Dataset>
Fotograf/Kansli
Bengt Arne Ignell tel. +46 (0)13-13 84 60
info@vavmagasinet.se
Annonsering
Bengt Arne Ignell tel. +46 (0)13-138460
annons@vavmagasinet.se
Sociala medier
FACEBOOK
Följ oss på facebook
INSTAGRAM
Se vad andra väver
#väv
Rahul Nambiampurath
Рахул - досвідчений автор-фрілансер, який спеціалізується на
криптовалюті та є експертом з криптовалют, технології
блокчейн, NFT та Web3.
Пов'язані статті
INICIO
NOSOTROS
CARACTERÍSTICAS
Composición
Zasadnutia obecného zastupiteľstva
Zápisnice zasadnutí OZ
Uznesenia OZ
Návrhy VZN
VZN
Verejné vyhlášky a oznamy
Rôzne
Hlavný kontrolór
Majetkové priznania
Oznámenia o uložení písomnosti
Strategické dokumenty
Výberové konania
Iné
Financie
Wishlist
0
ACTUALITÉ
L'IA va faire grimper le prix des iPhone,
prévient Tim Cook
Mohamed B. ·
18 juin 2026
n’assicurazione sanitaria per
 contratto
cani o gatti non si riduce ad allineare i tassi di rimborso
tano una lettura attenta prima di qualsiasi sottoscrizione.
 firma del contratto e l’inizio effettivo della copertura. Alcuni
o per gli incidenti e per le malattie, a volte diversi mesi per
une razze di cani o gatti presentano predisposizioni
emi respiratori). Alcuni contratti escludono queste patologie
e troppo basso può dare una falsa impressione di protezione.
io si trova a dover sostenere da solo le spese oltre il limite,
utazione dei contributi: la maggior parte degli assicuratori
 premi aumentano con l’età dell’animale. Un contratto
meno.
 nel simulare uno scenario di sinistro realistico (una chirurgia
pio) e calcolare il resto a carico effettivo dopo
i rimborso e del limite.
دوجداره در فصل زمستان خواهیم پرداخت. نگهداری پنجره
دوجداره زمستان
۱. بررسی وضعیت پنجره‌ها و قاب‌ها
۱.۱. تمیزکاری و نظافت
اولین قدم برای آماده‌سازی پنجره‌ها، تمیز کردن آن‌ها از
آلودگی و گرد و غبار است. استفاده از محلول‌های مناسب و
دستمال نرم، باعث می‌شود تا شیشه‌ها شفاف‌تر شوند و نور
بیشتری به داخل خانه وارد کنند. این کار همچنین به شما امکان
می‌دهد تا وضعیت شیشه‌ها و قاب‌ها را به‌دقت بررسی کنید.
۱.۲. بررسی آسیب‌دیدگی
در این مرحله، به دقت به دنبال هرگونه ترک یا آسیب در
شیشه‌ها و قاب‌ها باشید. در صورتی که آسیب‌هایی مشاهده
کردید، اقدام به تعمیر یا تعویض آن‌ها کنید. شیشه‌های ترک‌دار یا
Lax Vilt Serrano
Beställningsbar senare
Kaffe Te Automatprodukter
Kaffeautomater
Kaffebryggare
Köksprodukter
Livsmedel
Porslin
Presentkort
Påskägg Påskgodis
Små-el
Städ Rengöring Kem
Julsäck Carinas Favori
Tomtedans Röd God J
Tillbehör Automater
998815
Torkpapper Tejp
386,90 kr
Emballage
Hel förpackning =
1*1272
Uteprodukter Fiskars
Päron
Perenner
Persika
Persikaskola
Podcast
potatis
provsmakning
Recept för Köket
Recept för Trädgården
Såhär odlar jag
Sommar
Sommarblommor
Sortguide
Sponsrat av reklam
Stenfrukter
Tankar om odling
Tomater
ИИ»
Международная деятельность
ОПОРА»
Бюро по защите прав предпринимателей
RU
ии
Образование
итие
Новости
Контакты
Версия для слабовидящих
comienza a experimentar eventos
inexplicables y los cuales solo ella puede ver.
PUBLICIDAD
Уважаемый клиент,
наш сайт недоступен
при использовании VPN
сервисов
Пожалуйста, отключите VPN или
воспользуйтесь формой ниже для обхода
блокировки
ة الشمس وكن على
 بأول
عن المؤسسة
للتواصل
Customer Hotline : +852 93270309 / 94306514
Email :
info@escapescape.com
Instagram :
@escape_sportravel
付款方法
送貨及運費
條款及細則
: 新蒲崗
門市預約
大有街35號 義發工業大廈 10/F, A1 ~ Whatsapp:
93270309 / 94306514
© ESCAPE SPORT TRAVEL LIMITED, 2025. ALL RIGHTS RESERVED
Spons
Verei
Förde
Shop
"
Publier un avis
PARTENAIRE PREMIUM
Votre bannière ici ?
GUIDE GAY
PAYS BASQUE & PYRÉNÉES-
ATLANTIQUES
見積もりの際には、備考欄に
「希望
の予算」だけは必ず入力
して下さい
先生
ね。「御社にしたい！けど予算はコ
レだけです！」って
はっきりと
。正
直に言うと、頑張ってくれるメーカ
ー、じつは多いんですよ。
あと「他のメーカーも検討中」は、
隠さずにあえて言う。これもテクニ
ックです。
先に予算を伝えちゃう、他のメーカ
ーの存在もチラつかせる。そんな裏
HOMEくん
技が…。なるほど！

Exercise instructions> Quote the listing word for word, starting at its first line and ending at the line that contains "Rahul Nambiampurath", with both of those lines included.

Result of the exercise>
Fotograf/Kansli
Bengt Arne Ignell tel. +46 (0)13-13 84 60
info@vavmagasinet.se
Annonsering
Bengt Arne Ignell tel. +46 (0)13-138460
annons@vavmagasinet.se
Sociala medier
FACEBOOK
Följ oss på facebook
INSTAGRAM
Se vad andra väver
#väv
Rahul Nambiampurath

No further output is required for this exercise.